## Task
Read through the records. Copy each line that has the word "General".
***** Dataset content *****
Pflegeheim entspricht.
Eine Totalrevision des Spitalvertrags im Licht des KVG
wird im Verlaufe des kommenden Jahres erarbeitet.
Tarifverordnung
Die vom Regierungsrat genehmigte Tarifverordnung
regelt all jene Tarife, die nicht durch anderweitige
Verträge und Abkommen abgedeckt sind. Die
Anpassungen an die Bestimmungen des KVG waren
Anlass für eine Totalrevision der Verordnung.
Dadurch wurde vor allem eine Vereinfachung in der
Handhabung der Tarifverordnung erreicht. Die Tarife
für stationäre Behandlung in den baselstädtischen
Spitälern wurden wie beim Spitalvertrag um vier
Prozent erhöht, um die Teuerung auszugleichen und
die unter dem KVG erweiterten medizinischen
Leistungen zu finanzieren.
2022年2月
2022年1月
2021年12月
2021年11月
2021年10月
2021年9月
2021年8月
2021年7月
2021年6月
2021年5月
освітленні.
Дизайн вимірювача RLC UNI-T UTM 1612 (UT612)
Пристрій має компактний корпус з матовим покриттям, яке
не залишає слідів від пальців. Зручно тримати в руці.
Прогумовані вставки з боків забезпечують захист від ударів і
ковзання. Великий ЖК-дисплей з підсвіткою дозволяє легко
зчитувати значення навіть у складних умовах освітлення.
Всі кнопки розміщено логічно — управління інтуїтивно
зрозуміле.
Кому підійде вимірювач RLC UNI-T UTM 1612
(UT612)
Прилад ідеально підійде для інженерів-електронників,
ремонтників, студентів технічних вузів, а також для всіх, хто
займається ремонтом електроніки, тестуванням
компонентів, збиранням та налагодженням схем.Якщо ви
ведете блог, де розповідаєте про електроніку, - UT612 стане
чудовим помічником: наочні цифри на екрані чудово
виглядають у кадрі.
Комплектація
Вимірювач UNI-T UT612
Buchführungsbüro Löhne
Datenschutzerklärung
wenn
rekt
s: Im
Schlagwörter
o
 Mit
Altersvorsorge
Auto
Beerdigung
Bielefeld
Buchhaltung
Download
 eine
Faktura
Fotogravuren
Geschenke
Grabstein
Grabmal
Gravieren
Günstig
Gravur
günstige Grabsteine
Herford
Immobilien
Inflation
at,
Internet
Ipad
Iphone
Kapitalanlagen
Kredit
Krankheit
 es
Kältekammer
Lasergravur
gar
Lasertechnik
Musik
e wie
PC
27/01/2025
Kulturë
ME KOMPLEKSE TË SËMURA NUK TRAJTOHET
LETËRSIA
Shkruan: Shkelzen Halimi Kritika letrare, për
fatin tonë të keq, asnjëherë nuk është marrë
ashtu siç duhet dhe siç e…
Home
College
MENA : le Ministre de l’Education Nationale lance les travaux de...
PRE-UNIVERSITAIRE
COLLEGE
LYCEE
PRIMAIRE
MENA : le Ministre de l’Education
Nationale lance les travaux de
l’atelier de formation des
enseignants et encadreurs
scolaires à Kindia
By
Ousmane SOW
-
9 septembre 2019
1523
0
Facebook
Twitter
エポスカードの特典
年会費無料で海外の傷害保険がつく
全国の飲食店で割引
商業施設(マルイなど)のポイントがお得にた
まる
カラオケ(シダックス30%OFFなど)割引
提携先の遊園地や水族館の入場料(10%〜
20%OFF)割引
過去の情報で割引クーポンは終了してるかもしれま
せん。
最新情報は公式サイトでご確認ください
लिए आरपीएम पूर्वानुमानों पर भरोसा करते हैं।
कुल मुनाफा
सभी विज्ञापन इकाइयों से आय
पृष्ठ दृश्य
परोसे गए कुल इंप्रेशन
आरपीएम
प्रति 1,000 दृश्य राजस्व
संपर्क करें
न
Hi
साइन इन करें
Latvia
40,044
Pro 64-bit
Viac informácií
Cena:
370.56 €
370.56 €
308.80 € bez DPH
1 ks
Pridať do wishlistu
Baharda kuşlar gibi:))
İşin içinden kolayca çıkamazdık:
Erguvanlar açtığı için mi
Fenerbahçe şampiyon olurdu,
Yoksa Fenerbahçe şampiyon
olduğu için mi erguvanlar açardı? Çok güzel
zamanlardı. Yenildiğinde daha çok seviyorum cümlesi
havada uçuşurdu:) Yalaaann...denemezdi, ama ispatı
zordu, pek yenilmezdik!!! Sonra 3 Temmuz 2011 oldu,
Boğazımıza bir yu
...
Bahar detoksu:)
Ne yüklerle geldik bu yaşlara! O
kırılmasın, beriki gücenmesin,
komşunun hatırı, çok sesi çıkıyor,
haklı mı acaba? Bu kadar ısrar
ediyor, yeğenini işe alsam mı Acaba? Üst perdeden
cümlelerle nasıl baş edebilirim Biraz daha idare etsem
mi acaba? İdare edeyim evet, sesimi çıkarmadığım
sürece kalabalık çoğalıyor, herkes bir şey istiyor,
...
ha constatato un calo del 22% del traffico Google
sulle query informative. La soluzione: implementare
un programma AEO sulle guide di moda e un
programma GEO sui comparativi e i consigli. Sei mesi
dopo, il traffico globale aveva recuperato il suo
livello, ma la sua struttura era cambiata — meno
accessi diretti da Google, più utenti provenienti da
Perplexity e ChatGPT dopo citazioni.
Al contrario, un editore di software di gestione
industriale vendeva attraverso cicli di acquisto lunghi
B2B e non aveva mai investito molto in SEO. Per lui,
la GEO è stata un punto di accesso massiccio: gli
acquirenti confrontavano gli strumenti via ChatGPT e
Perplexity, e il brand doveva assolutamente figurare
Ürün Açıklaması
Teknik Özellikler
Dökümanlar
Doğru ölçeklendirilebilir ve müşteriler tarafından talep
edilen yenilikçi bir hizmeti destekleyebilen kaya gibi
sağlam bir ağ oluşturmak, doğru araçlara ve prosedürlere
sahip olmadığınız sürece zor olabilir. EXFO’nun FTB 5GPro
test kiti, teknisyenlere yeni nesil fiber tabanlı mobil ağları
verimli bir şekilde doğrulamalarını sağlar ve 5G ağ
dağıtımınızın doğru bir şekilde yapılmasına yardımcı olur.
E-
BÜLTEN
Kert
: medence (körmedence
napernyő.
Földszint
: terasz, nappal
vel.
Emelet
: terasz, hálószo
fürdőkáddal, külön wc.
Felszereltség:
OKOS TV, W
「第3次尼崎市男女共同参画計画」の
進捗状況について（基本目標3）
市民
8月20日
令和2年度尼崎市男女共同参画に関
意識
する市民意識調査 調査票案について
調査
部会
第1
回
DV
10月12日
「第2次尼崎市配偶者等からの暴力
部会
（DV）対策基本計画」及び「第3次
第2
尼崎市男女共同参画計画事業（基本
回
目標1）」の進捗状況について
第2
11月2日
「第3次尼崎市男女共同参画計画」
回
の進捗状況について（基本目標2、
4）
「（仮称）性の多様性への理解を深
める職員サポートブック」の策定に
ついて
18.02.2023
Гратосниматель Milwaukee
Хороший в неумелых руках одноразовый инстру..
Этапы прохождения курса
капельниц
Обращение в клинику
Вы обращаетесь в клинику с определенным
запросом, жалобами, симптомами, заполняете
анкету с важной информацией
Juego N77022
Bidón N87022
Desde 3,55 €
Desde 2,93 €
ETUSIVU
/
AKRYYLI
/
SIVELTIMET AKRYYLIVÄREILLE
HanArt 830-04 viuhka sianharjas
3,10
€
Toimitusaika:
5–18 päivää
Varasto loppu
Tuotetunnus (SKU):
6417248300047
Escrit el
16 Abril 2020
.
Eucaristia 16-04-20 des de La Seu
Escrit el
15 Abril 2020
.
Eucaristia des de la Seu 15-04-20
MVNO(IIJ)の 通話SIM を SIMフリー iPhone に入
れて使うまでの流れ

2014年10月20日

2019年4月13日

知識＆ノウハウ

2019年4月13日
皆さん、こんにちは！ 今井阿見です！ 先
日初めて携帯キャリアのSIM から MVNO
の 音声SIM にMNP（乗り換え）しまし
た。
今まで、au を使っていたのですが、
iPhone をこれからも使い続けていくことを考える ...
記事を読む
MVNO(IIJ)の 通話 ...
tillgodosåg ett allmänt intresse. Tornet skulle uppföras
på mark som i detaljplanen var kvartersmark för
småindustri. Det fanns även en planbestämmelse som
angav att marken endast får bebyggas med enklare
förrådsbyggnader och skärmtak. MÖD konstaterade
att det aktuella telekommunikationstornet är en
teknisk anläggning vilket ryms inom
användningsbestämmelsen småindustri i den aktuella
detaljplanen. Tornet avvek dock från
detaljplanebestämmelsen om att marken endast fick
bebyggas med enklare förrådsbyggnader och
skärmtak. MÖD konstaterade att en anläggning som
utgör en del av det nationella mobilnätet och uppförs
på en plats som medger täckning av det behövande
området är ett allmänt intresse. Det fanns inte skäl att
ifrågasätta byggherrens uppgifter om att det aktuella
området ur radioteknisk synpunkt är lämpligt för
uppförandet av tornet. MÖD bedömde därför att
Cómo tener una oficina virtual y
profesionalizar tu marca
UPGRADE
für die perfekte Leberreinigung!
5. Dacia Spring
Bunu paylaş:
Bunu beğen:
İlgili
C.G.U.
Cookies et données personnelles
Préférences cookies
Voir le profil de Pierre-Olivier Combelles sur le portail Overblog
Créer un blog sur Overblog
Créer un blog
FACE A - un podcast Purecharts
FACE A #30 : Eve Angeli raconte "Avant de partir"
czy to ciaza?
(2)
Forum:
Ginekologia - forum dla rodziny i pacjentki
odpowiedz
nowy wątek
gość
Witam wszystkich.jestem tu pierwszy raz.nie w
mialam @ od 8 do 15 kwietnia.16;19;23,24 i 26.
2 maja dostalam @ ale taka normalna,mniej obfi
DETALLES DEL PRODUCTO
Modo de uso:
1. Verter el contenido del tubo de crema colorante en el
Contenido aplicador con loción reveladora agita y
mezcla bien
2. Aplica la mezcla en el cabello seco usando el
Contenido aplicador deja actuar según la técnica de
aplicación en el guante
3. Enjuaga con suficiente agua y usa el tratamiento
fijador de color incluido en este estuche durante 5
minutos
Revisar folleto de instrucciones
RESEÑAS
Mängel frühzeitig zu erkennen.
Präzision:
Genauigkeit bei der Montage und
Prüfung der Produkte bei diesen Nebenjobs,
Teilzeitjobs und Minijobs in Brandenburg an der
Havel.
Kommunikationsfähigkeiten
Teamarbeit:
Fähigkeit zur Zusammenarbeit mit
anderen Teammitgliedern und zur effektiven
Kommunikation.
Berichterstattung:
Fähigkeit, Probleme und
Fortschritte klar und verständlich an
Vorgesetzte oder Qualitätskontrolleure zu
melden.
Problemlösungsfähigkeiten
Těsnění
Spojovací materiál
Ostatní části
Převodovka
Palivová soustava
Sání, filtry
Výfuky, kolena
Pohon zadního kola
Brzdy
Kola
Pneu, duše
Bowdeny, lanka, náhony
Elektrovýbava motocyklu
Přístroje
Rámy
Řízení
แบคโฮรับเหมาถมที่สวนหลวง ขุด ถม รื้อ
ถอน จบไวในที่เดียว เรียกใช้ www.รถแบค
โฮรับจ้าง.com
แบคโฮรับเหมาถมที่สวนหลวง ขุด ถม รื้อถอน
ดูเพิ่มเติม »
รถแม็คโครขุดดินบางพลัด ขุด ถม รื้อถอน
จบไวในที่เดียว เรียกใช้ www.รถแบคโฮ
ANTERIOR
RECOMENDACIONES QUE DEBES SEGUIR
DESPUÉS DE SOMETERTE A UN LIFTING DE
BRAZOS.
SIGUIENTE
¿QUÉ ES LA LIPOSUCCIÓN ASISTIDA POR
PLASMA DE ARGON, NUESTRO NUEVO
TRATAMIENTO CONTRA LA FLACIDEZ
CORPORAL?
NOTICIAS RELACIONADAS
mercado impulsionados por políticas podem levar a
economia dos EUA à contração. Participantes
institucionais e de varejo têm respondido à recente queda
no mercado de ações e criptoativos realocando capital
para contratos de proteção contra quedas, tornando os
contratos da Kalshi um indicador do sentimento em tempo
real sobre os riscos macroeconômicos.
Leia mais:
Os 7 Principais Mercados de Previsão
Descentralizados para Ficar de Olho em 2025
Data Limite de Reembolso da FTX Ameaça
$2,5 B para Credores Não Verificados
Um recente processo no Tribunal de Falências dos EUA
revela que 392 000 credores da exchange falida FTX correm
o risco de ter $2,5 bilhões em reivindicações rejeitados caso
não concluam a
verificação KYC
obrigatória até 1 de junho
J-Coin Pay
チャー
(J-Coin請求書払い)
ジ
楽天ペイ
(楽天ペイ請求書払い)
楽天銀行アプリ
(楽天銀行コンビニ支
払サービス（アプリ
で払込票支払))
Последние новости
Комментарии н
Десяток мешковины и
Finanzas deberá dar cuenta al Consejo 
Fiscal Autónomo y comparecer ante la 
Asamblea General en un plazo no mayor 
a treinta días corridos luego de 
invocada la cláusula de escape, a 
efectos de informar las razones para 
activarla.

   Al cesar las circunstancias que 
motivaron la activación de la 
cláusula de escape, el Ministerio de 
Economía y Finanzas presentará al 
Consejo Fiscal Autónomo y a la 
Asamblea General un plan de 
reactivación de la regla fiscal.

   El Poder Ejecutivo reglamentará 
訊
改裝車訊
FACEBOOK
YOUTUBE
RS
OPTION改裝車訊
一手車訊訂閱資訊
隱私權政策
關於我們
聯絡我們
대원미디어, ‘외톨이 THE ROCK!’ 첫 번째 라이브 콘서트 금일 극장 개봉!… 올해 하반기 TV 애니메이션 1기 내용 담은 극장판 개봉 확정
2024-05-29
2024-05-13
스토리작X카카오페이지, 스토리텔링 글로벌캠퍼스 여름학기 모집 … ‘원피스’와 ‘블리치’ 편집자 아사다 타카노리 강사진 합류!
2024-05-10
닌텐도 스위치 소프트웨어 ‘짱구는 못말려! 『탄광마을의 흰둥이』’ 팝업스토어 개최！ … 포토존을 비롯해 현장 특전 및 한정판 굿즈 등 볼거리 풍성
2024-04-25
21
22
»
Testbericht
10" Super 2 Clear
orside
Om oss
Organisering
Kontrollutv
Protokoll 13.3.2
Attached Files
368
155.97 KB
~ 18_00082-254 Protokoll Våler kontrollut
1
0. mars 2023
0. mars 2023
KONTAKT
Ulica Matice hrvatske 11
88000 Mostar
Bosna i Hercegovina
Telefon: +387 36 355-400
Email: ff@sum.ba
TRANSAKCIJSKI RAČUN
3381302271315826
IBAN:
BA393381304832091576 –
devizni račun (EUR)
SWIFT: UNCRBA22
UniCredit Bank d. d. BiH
*****
## Result
Asamblea General en un plazo no mayor 
Asamblea General un plan de 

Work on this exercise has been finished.